Simply put, whether it is for reading an operation or writing it, the address bus helps the CPU to gauge the address of the necessary data and then send it for executing the desired processing through the data bus.
However, there may be a few specific types of processors that may use the address bus to indicate an I/O port that is needed to be written or read.
Where is the Address Bus Located?
A few of the older computers as well as several embedded controllers typically have the CPU address bus wired directly to the memory chips.
Apart from the general location of the address bus, there are a few specific types of computer systems that may have the address bus of the processor as well as that of the other system devices connected directly to the main memory of the system.
However, a lot of peripheral controllers may share the main memory of the system along with the processor through the Direct Memory Access or DMA technique.
It can be any type of controller such as a network, graphics, or hard disk provided these are all DMA enabled.
The benefit of such sharing technique is that the controller can transmit data to and from the system much faster in comparison to sending them one at a time through the processor.
How Wide is the Address Bus?
The width of the address bus is measured by the number of parallel lines present in it. Normally, it is expressed in multiples of bytes since memory is divided into words which are 8, 16, 32, or 64 bits wide.

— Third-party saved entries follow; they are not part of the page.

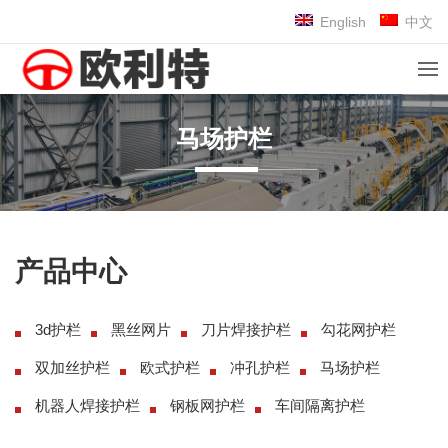
English
中文
马场护栏
产品中心
3d护栏
黑丝网片
刀片焊接护栏
勾花网护栏
双加丝护栏
欧式护栏
冲孔护栏
马场护栏
机器人焊接护栏
钢板网护栏
车间隔离护栏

The width eventually helps in determining the number of bits used which will form the address of the memory location.
Typically, the maximum capacity of the memory that can be accessed directly by the CPU is determined by the number of wires or lines in the address bus. This is because there is one bit of an address present in every line.
Ideally, in the 1980s, the IBM computers had a maximum of 1 megabyte of RAM in them.
This is because the address bus in these computers was simply 20 lines because its address bus had 20 lines, which means they contained only 20 bits. In the binary form, 20 bits represents 1,048,576 figuratively.
Ideally, a system that comes with a 32-bit address bus will be able to handle a physical memory measuring up to 4 GB directly while on the other hand, a system with a 36- bit address bits can efficiently handle 64 GB of physical memory.
This can be explained with a simple example. If an address bus comes with n lines, it can directly address up to 2n locations at the most.
This means that a 16-bit address will be able to access two 16 bit or 64 Kilo Byte of memory.
In simple math, if the width of the address bus is 8 bits, then the number that determines the address memory location is 2 to the power of 8 or 256.
This means that if 8 bits are stored in the memory locations, 256 bytes of memory can be accessed.
On the other hand, if the width of the address bus is of 16 bits, then the number that determines the address memory location is 2 to the power of 16 or 65,536, meaning that many bytes of memory can be accessed if 16 bits are stored in the memory locations.
In the same way, if there are 20 address lines, it can address 1048576 bytes, or 1048.576 kilobytes or 1.048756 megabytes of memory.
In technical terms, this is referred to as the address space, and its capacity will determine the performance of the processor. Ideally, different types of processors come with different sizes of address bus.
Why is Address Bus Unidirectional?
The address bus is unidirectional because it carries data in only one way. The signals carried by this particular bus typically come out from the processor and move to the other components.
These components can be any of the following:
- A device
- The memory location or
- An I/O controller.
Much unlike the signals carried by the data bus and the control bus which travels both ways between the memory, CPU and the I/O controllers, the address bus allows the CPU to access only the units that are accessible.
Now you know after reading the article that the address bus is not a trivial component but plays an important role in the performance of the computer system, which typically is determined by the size or capacity of the bus.
Ideally, it carries the information about a memory location that the CPU needs to access.